Kashkari chuckled, catching up with Titus on the steps down. “I'll tell him you said that.”

“Please do.”

Mrs. Dawlish's house, despite its overwhelming majority of male occupants, had been decorated to suit Mrs. Dawlish's tastes. The wallpaper in the stairwell was rose-and-ivy. Frames of embroidered daisies and hyacinths hung everywhere.

The stairs led down to the entry hall, with poppy-chintz-covered chairs and green muslin curtains. A vase of orange tulips nodded on the console table beneath an antique mirror—a boy was required to examine himself in the mirror before he left the house, lest his appearance disgrace Mrs.
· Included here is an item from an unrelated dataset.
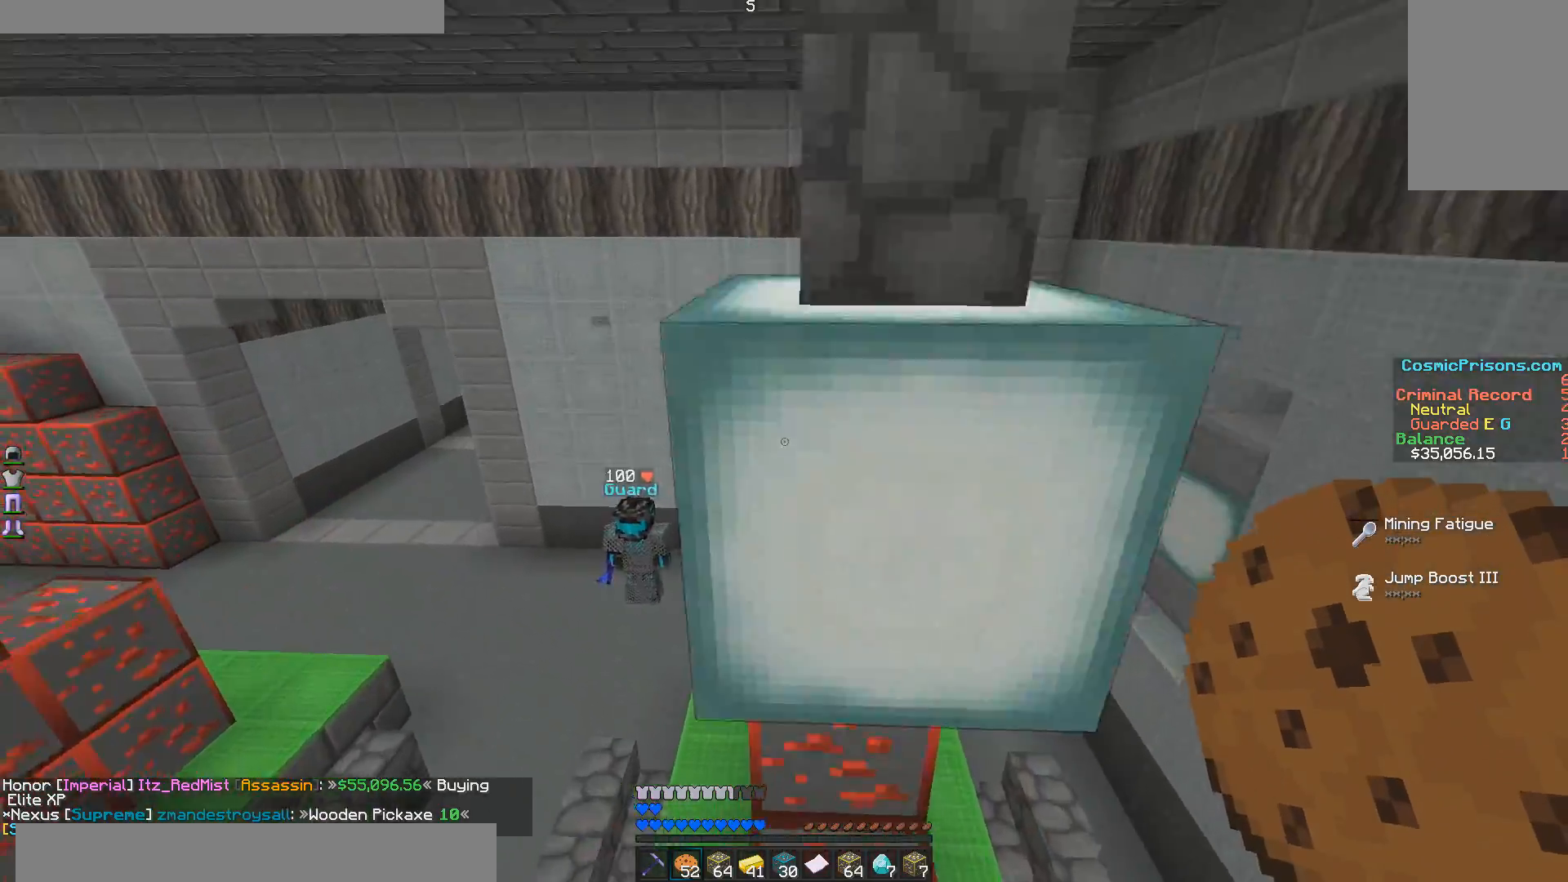
{"keys": ["w"], "mouse": [], "events": []}
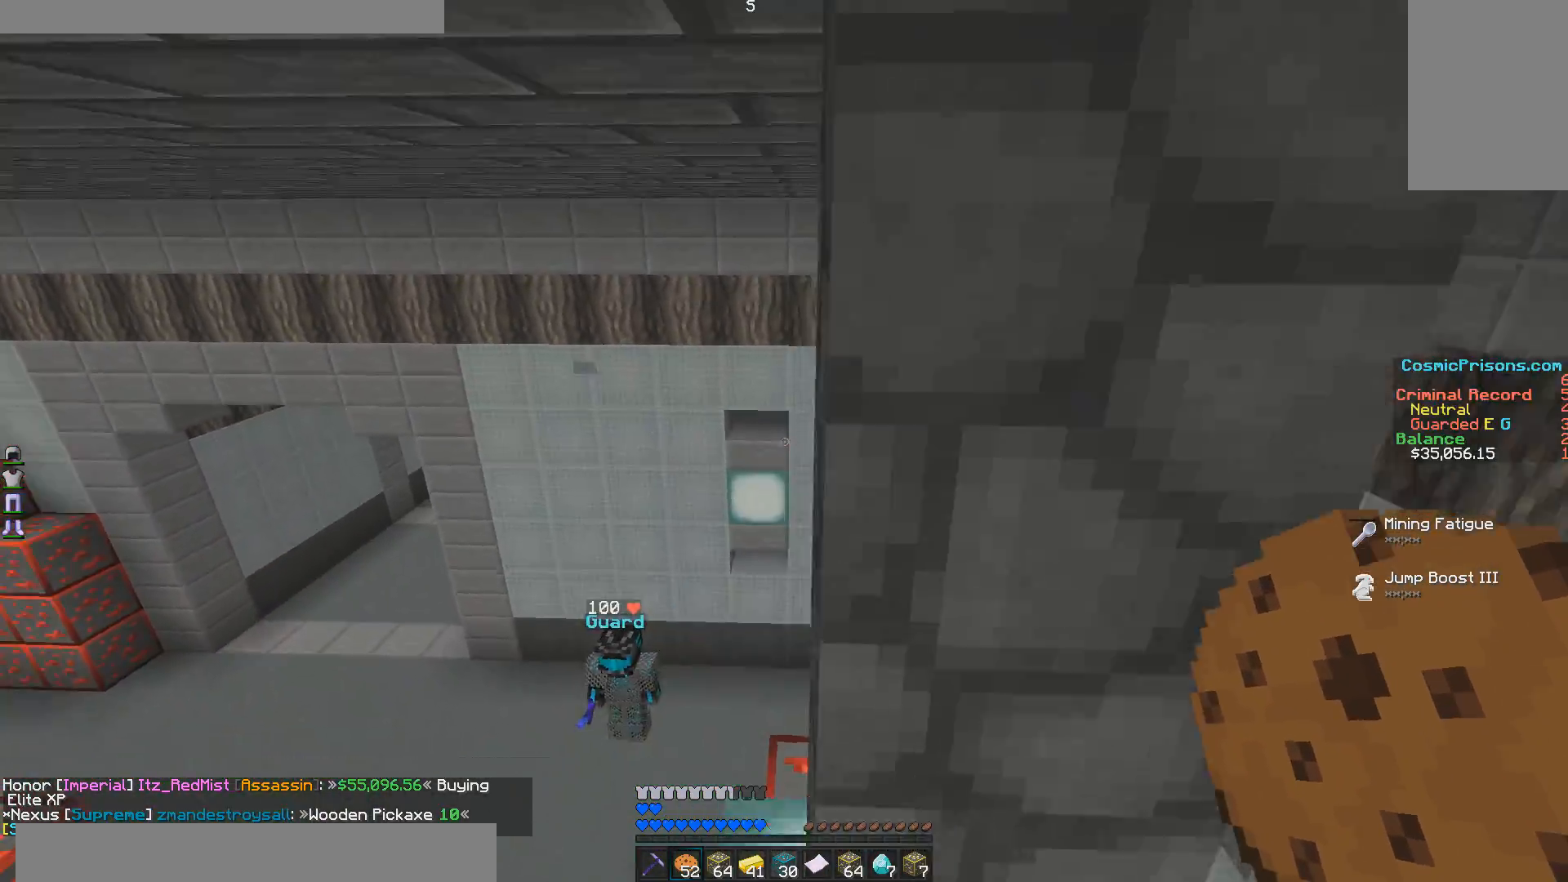
{"keys": ["w"], "mouse": [], "events": [[50, "a", "down"], [250, "a", "up"]]}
Dawlish.

Titus was two steps above the newel post when Fairfax came into the entry hall, a slim, tall-enough figure in the distinctive tailed jacket of an Eton senior boy. Immediately he was appalled by his abysmal judgment. She did not look like a boy at all. She was much, much too pretty: her eyes, wide-set and long-lashed; her skin, needlessly smooth; her lips, red and full and all but shouting girlishness.

She saw him and smiled in relief. The smile was the worst yet: it brought out deep dimples he had not even suspected she possessed. 

Dread engulfed him. Any moment now someone was going to shout,
What is a girl doing here?
And since everyone knew Fairfax as his closest friend, it would take no time for the agents stationed at Eton to put two and two together and conclude that there was far more than just cross-dressing going on. 

“Fairfax,” he heard himself speak—his voice almost did not quiver. “We thought you were never coming back.”

Almost immediately Kashkari said, “My goodness, it is you, Fairfax!”

“Welcome back, Fairfax!” hollered Wintervale.

With the repetition of her name, other boys swarmed out of the woodwork and took up the chorus of “Look, Fairfax is back!”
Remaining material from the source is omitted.